Hotel Chelsea – gelegen aan de West 23rd Street tussen 7th en 8th Avenue in de wijk Chelsea in Midtown Manhattan, een boogscheut van Greenwich Village – is een twaalf verdiepingen tellend gebouw dat volledig is opgetrokken uit rode bakstenen in victoriaanse bouwstijl. Op het gelijkvloers bevonden zich winkels en bedrijven. Het was het eerste gebouw in New York dat op de lijst van cultureel stadserfgoed werd gezet en ook het eerste dat werd gelabeld als ‘historisch gebouw van betekenis’ in de stad.

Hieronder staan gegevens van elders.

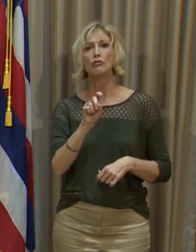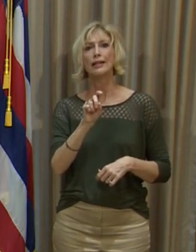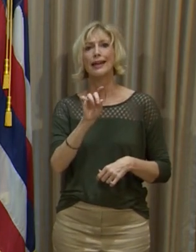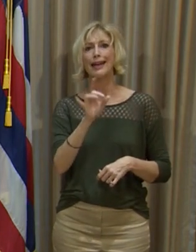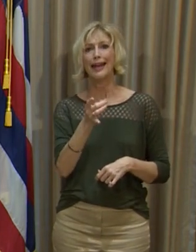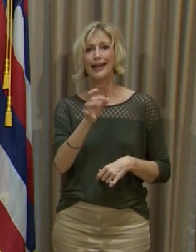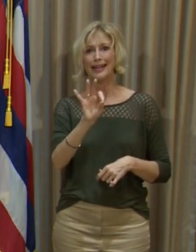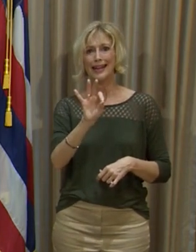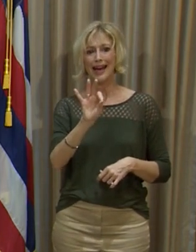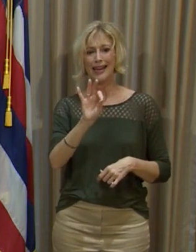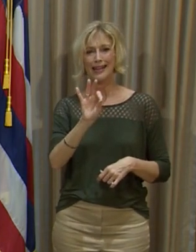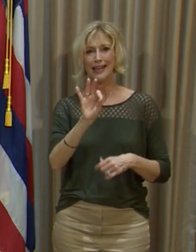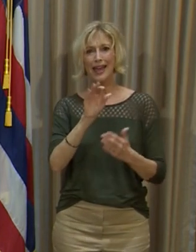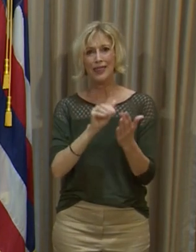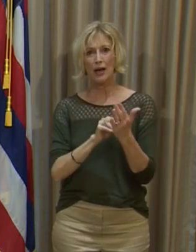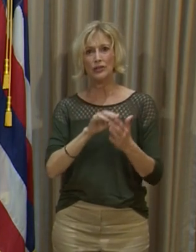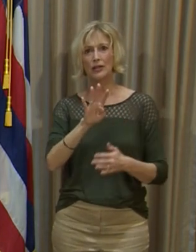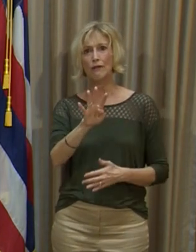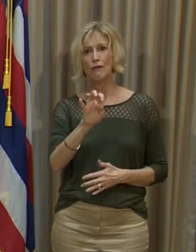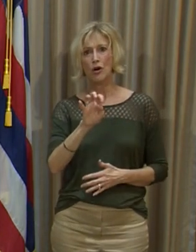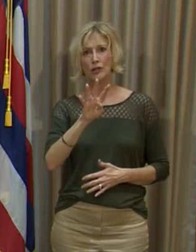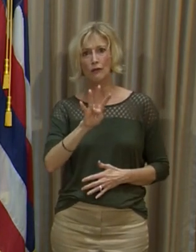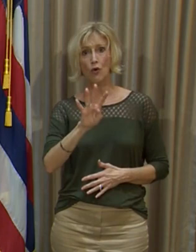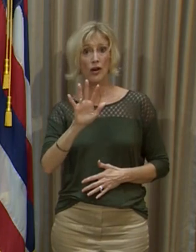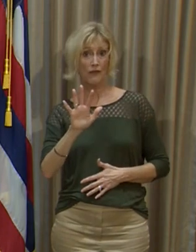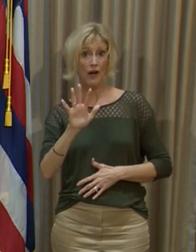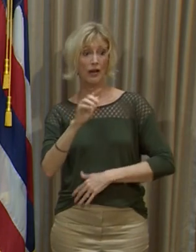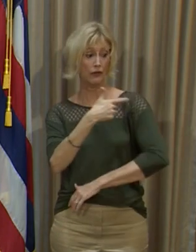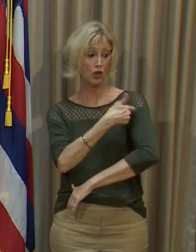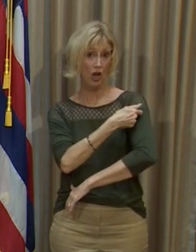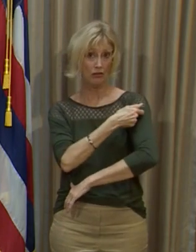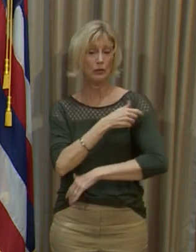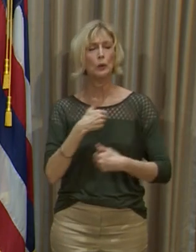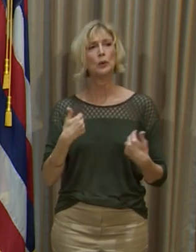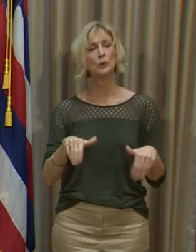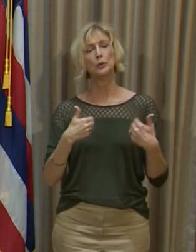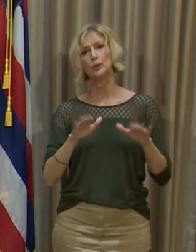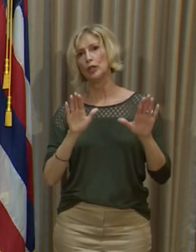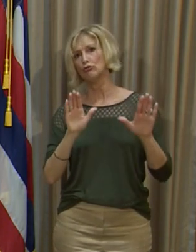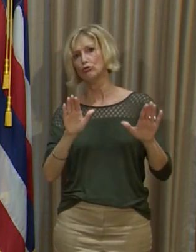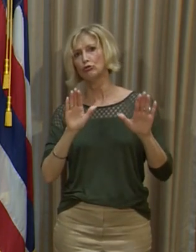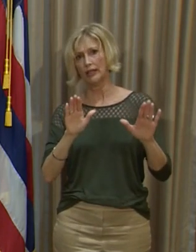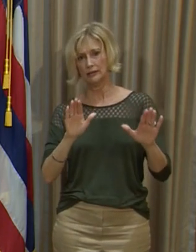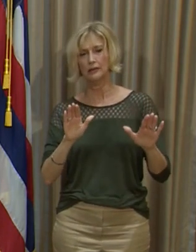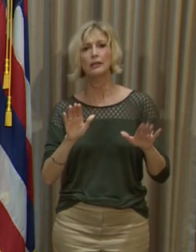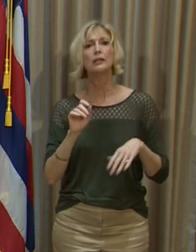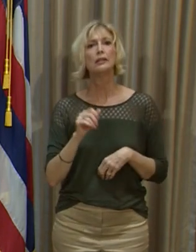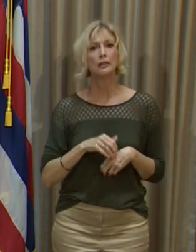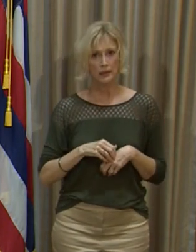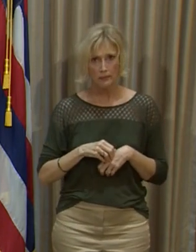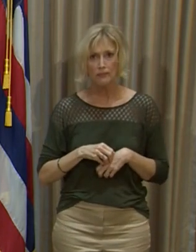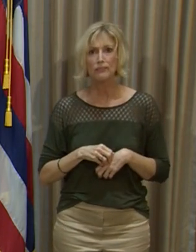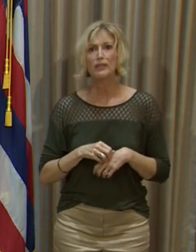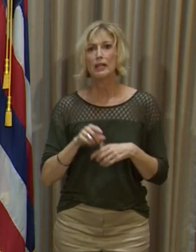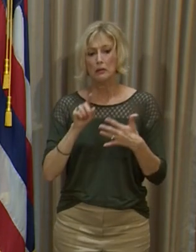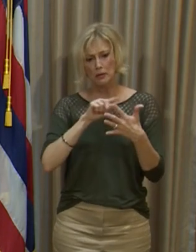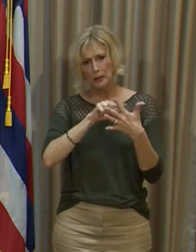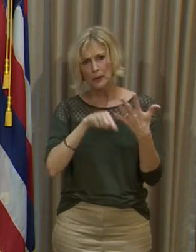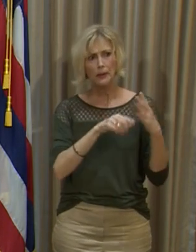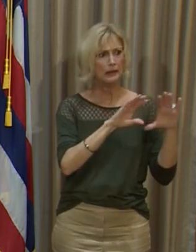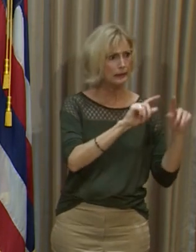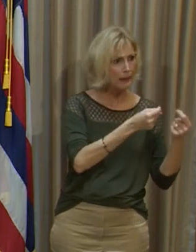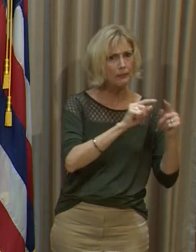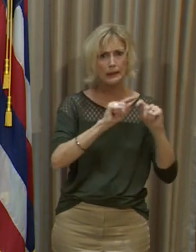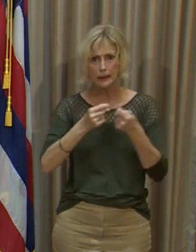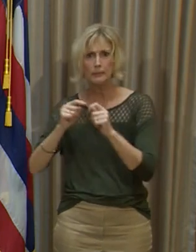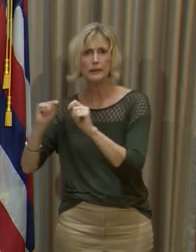,446 shots as of yesterday. Excellent work from Libby and her team, Director Char, General Horror and his team, and so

In 1883 begon men met de bouw. Een jaar later werd het officieel geopend als appartementencomplex. Tot eind 1800 was het met zijn 55 meter het hoogste gebouw in New York. Destijds was de wijk Chelsea het florerende epicentrum van het drukbezochte theaterdistrict. Door de toenmalige economische recessie verkasten veel theaters uit deze buurt en kwamen er bijgevolg vrij veel appartementen in het gebouw leeg te staan. Het pand werd in 1905 verkocht aan de stad New York. Er werd besloten om het om te vormen tot een hotel.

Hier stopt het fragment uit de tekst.